→ **Activity**
Examine the records below. Report how many of their lines contain the word "Problema", with no other content.

→ **Information shown**
★ ★ ★ ★ ★ ★ ★
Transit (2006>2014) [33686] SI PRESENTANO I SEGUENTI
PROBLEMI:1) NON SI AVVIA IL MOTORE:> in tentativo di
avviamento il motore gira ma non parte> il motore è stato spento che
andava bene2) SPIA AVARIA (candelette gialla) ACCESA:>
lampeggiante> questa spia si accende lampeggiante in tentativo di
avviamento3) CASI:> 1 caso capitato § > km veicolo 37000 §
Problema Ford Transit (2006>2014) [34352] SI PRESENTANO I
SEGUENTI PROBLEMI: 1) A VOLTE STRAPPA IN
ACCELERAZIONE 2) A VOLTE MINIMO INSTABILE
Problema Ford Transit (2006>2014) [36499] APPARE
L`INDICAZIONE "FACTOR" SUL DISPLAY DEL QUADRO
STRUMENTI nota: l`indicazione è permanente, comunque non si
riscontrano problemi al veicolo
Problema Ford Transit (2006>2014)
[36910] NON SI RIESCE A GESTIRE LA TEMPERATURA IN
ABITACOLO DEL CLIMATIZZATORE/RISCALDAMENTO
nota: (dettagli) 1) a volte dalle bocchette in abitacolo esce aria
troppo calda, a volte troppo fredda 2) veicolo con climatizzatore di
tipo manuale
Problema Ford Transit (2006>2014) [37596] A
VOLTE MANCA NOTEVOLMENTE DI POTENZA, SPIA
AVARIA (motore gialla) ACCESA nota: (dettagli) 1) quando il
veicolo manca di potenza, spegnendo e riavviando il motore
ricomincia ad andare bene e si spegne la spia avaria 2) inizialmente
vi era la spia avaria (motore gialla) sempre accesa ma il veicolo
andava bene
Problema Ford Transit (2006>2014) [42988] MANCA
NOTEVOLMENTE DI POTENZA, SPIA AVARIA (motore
★ ★ ★ ★ ★ ★ ★
→ **Exercise solution**
5